— REQUIREMENT —
Take the entries that follow and return exactly the lines from the one holding "FIG. 3. (Color)" through the one holding "Figure 4. Serum", both included. Nothing else is needed.

— DATA EXCERPTS —
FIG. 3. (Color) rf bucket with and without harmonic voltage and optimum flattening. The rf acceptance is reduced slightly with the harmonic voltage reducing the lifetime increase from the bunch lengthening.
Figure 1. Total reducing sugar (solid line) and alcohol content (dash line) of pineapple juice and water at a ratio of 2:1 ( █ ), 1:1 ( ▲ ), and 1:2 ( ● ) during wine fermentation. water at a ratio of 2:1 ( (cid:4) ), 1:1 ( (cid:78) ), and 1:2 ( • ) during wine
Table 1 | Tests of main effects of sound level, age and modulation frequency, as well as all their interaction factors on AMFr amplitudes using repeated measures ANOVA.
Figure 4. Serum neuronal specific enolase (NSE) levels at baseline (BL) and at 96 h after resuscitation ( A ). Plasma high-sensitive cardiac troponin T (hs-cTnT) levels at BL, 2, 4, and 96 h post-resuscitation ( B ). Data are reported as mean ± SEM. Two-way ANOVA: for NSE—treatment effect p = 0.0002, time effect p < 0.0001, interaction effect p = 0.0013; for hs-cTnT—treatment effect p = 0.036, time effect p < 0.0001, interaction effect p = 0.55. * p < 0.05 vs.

---

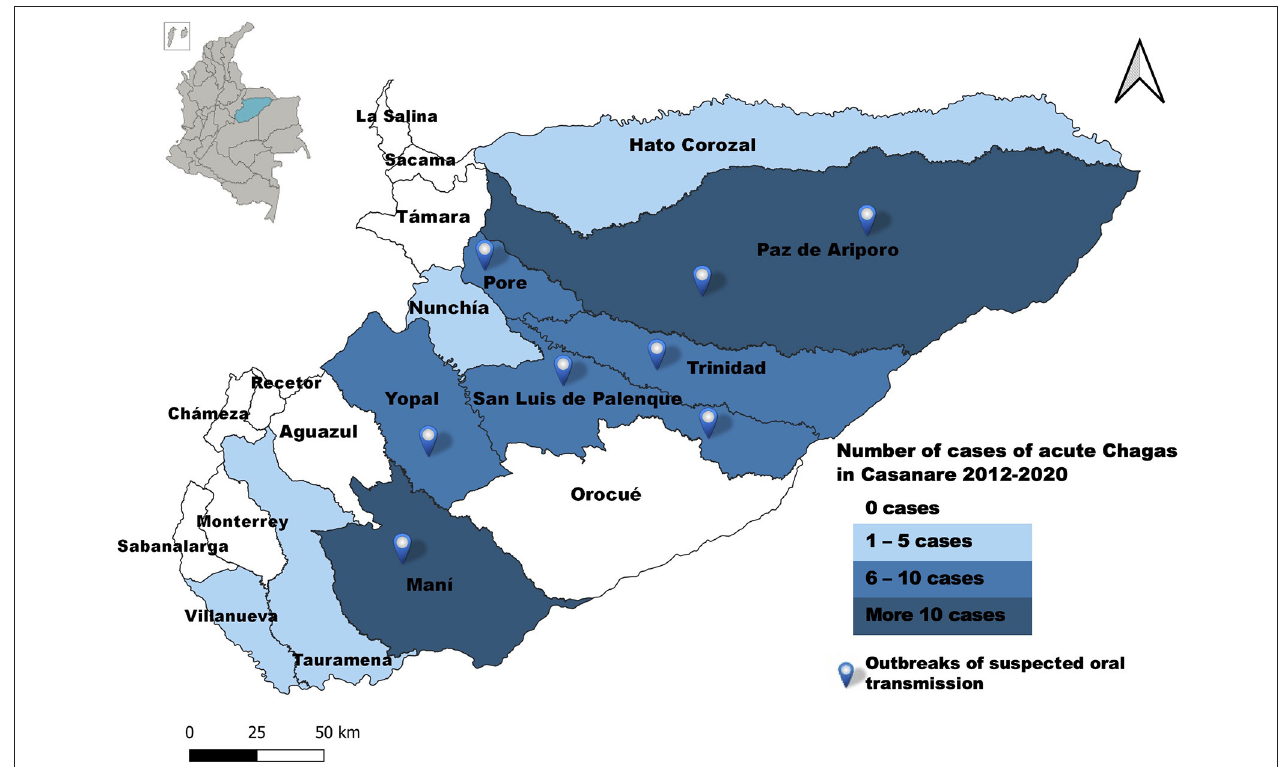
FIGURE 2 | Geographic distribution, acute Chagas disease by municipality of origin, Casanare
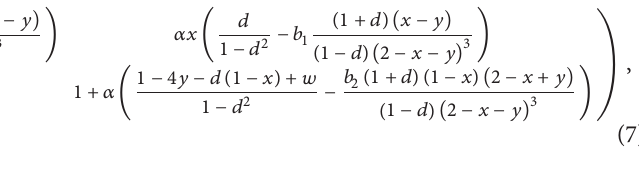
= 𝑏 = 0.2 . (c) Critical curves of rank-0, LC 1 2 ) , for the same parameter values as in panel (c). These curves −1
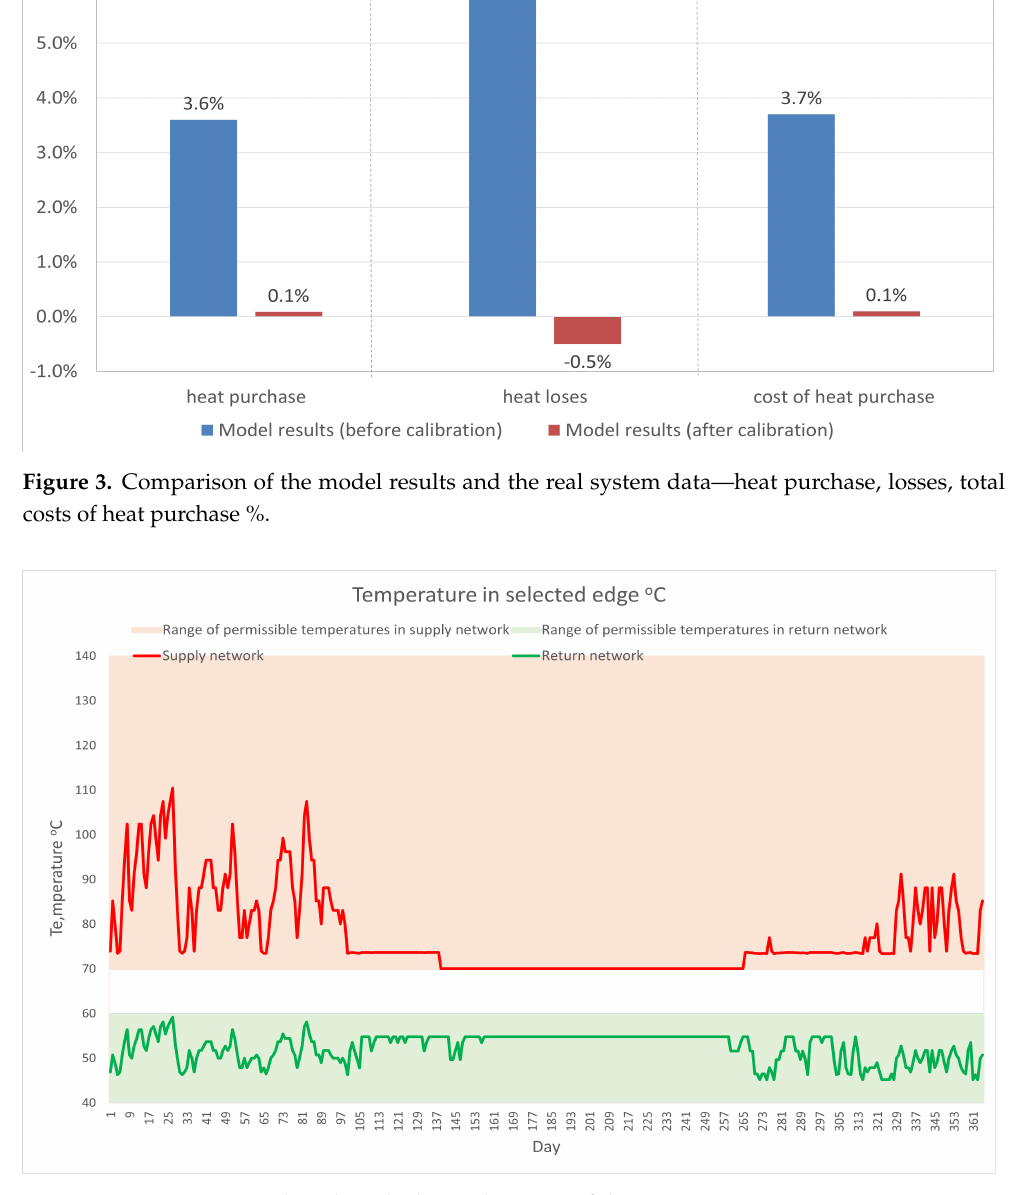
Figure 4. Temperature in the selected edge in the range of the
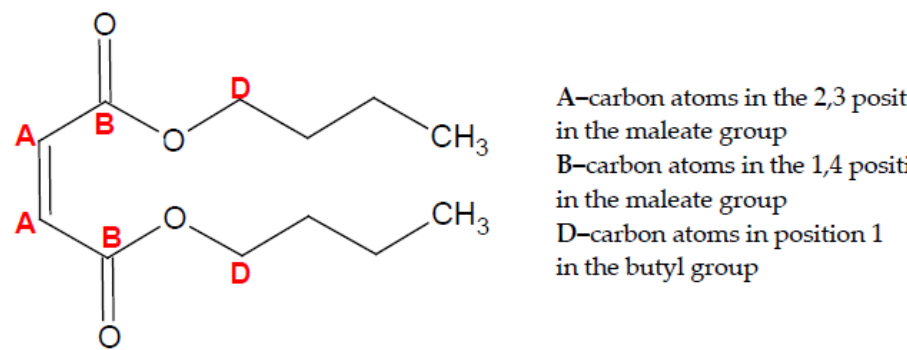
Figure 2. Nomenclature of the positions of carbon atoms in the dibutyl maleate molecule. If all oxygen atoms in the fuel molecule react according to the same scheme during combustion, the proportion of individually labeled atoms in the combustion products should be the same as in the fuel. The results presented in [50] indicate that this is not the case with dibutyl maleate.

---

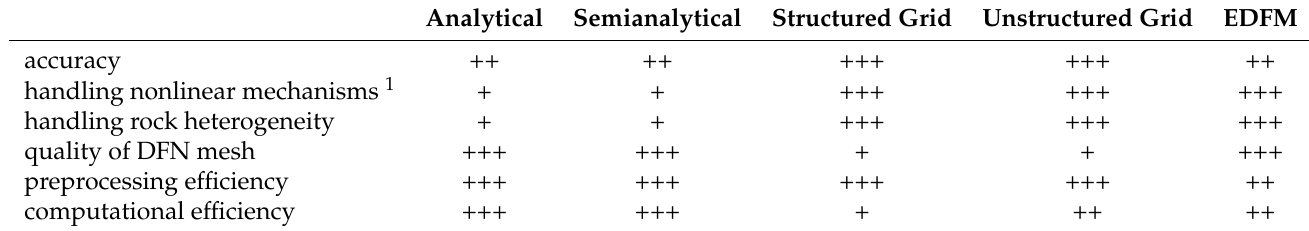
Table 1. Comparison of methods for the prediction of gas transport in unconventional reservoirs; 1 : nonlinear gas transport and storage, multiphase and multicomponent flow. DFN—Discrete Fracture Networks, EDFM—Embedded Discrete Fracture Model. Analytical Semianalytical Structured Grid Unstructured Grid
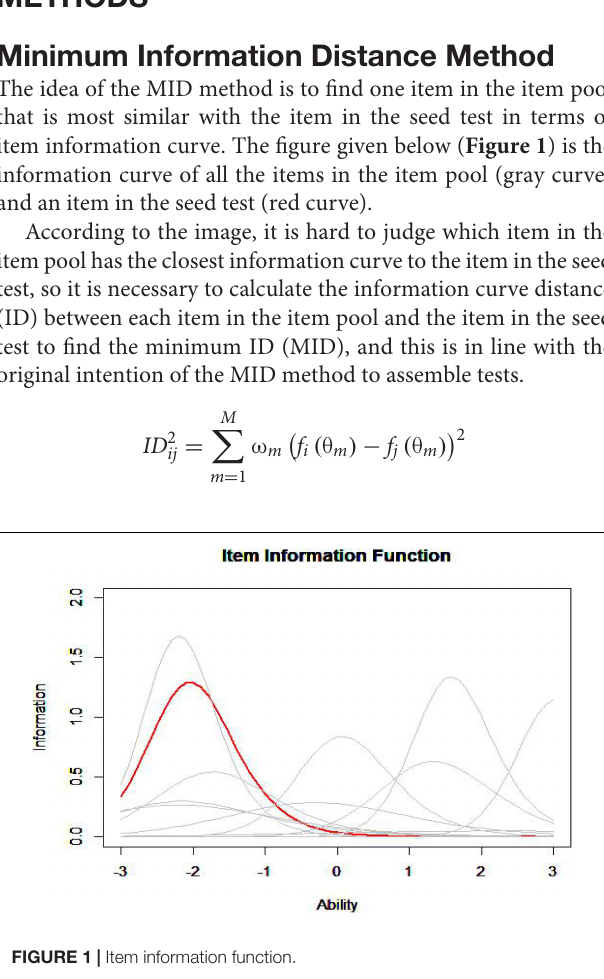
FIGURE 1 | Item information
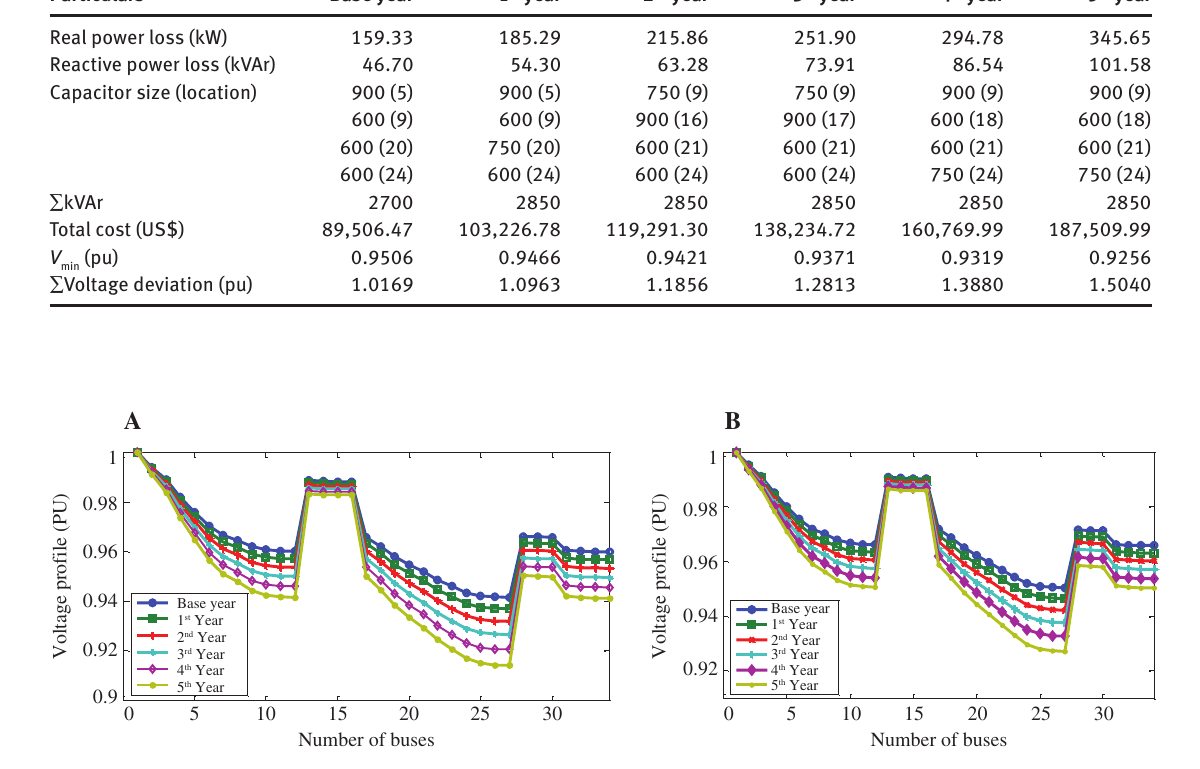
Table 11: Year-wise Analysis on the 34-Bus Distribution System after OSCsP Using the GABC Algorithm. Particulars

— OUTPUT OF THE EXERCISE —
FIG. 3. (Color) rf bucket with and without harmonic voltage and optimum flattening. The rf acceptance is reduced slightly with the harmonic voltage reducing the lifetime increase from the bunch lengthening.
Figure 1. Total reducing sugar (solid line) and alcohol content (dash line) of pineapple juice and water at a ratio of 2:1 ( █ ), 1:1 ( ▲ ), and 1:2 ( ● ) during wine fermentation. water at a ratio of 2:1 ( (cid:4) ), 1:1 ( (cid:78) ), and 1:2 ( • ) during wine
Table 1 | Tests of main effects of sound level, age and modulation frequency, as well as all their interaction factors on AMFr amplitudes using repeated measures ANOVA.
Figure 4. Serum neuronal specific enolase (NSE) levels at baseline (BL) and at 96 h after resuscitation ( A ). Plasma high-sensitive cardiac troponin T (hs-cTnT) levels at BL, 2, 4, and 96 h post-resuscitation ( B ). Data are reported as mean ± SEM. Two-way ANOVA: for NSE—treatment effect p = 0.0002, time effect p < 0.0001, interaction effect p = 0.0013; for hs-cTnT—treatment effect p = 0.036, time effect p < 0.0001, interaction effect p = 0.55. * p < 0.05 vs.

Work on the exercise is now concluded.